Say you want to type something in Japanese in TextEdit, but keep your French keymap for Safari or iTunes: it was already possible to do that in Leopard, but apparently, you can now do that for different documents, instead of applications, in Snow Leopard. Don't really know if it's really useful though...

garoo, il y a 5 ans :

That's... the way I understood what was written, but I assumed it couldn't be right. I can't see on Leopard where you'd use a different keyboard for a different app (other than manually switching through the input menu).

rahina, il y a 5 ans :

Don't worry you can actually customise the date format: it is adjusted from Formats-tab of Language&Text. And some 3rd pt apps (probably ones using textedit's engine) already support substitutions.
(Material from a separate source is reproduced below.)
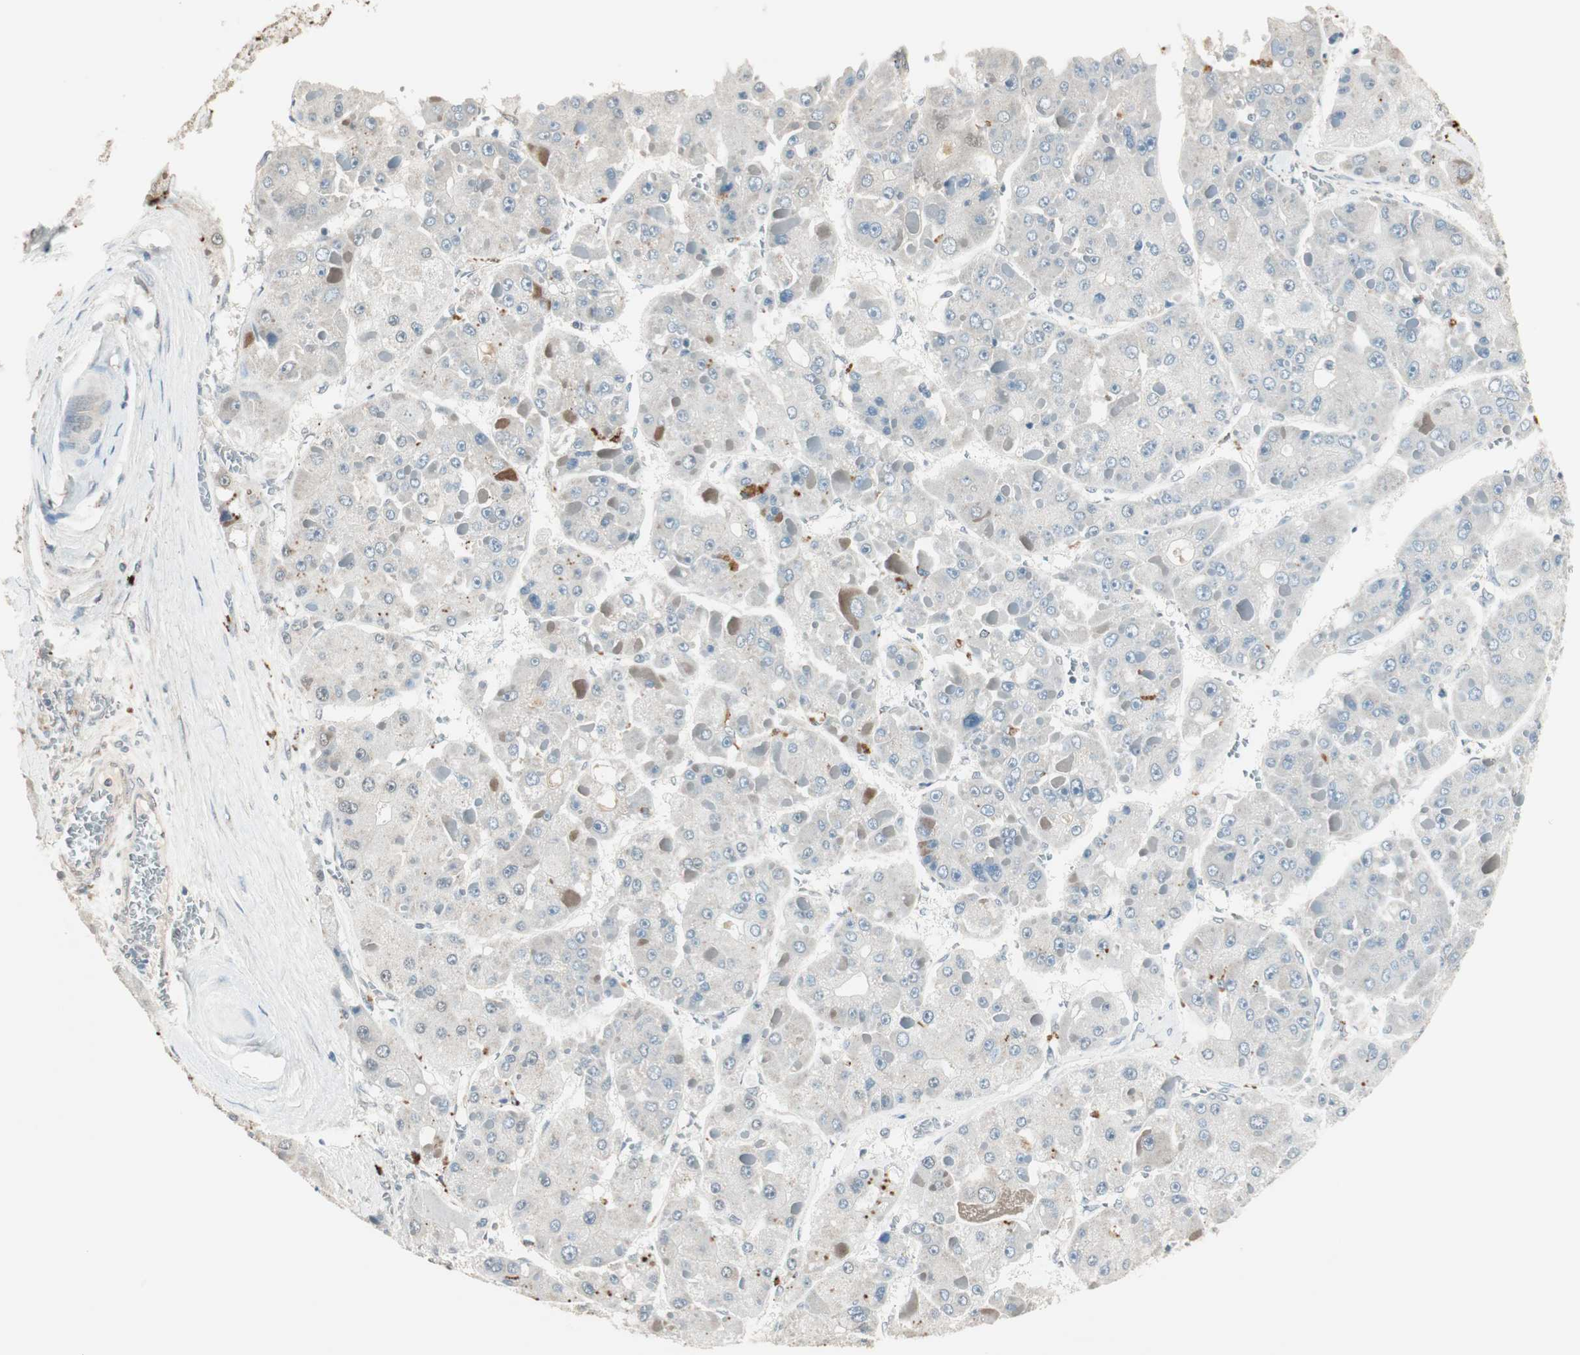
{"staining": {"intensity": "negative", "quantity": "none", "location": "none"}, "tissue": "liver cancer", "cell_type": "Tumor cells", "image_type": "cancer", "snomed": [{"axis": "morphology", "description": "Carcinoma, Hepatocellular, NOS"}, {"axis": "topography", "description": "Liver"}], "caption": "IHC of liver hepatocellular carcinoma exhibits no expression in tumor cells.", "gene": "USP5", "patient": {"sex": "female", "age": 73}}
Though I'm not giving up TextExpander yet; substitutions don't support line brakes, but hopefully in the future.

garoo, il y a 5 ans :

As for customizing the date format, that's almost as much of a hack as when people changed the time format so that it would display the date in the menu bar of older versions: if you change the "short date" format, it will have ripple effects far beyond the menu bar. (It's particularly likely to break some apps' layouts if you set it to display a very long date string.)

According to one of the articles, you can enter line-breaks by pressing Alt-Enter, if I remember correctly (or pasting an existing multiline string into the preferences pane). What you're saying about compatibility makes more sense — I'd forgotten that there are many apps that don't actually use the standard rich-text engine. So in that case it becomes very cool that there's an API those apps can hook into.